Aim of the exercise:
Quote the rows word for word, starting with the line that contains "order: Agaricales" and going on through the last line of the rows.

:: Provided records

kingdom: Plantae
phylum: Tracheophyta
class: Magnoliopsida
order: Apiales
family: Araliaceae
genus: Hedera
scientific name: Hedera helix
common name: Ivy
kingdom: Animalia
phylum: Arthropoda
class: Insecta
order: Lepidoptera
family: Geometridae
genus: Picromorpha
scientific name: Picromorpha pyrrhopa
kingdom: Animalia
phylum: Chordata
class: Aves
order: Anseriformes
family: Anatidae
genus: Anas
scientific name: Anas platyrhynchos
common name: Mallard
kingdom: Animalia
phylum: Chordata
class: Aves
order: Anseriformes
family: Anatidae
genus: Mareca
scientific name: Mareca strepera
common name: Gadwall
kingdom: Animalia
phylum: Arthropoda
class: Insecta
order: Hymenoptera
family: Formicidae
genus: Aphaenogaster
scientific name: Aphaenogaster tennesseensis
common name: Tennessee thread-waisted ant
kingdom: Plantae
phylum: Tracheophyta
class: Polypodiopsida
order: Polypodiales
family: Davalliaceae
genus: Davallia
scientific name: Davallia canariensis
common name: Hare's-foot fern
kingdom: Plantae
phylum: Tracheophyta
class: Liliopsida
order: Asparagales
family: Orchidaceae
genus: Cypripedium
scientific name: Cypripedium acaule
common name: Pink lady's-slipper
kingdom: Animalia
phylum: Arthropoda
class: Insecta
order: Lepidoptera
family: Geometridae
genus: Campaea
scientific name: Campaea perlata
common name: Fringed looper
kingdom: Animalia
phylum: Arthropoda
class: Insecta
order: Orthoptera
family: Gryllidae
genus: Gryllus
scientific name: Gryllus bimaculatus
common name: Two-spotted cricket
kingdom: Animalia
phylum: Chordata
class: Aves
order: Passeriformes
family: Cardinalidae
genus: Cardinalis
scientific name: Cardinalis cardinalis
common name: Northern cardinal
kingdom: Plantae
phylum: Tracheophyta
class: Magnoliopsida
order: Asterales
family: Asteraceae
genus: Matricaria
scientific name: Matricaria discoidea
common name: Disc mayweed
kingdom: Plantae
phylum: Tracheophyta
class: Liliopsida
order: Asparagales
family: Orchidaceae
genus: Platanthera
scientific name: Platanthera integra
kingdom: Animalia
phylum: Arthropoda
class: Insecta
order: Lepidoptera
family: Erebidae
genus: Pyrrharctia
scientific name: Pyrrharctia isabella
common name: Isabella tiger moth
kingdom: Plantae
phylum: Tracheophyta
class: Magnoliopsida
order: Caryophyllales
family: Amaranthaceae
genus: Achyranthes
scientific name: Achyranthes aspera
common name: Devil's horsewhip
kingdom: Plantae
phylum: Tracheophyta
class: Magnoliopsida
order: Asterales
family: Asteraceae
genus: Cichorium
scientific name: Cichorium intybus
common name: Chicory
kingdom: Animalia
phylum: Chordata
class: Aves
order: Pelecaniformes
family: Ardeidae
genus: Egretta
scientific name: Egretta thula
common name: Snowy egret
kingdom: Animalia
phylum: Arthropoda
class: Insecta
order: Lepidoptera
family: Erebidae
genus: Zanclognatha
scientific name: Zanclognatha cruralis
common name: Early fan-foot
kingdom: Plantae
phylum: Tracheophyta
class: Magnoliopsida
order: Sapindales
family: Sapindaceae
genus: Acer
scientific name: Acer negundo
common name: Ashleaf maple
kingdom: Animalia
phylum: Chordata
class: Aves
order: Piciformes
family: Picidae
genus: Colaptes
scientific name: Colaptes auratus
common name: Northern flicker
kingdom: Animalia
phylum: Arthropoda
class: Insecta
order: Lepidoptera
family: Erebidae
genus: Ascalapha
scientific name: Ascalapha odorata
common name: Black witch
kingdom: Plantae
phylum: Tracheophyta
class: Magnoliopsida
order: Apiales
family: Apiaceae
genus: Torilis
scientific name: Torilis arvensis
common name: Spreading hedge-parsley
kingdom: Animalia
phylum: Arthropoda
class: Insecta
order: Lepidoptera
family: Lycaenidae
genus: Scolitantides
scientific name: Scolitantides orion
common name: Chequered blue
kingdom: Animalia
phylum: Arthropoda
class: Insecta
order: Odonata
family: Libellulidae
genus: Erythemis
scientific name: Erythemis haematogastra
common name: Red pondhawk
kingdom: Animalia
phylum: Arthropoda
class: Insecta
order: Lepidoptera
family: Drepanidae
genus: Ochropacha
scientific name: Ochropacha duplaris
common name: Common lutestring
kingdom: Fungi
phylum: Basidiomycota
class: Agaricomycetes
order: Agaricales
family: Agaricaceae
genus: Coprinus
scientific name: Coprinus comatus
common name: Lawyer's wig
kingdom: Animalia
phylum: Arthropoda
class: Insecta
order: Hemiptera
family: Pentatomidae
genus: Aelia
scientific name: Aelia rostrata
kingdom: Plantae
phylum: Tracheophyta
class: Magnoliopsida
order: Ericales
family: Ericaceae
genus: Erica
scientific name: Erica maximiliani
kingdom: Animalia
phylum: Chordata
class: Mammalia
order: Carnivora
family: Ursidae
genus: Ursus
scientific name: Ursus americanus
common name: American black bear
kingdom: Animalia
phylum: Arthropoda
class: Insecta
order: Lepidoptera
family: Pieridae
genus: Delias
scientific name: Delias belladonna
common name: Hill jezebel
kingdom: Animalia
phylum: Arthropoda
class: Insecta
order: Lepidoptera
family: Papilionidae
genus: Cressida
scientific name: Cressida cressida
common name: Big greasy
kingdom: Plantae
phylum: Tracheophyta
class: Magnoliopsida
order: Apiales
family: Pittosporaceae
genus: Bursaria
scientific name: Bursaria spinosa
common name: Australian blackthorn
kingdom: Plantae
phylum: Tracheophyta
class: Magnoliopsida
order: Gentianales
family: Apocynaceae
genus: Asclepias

::::

Correct answer:
order: Agaricales
family: Agaricaceae
genus: Coprinus
scientific name: Coprinus comatus
common name: Lawyer's wig
kingdom: Animalia
phylum: Arthropoda
class: Insecta
order: Hemiptera
family: Pentatomidae
genus: Aelia
scientific name: Aelia rostrata
kingdom: Plantae
phylum: Tracheophyta
class: Magnoliopsida
order: Ericales
family: Ericaceae
genus: Erica
scientific name: Erica maximiliani
kingdom: Animalia
phylum: Chordata
class: Mammalia
order: Carnivora
family: Ursidae
genus: Ursus
scientific name: Ursus americanus
common name: American black bear
kingdom: Animalia
phylum: Arthropoda
class: Insecta
order: Lepidoptera
family: Pieridae
genus: Delias
scientific name: Delias belladonna
common name: Hill jezebel
kingdom: Animalia
phylum: Arthropoda
class: Insecta
order: Lepidoptera
family: Papilionidae
genus: Cressida
scientific name: Cressida cressida
common name: Big greasy
kingdom: Plantae
phylum: Tracheophyta
class: Magnoliopsida
order: Apiales
family: Pittosporaceae
genus: Bursaria
scientific name: Bursaria spinosa
common name: Australian blackthorn
kingdom: Plantae
phylum: Tracheophyta
class: Magnoliopsida
order: Gentianales
family: Apocynaceae
genus: Asclepias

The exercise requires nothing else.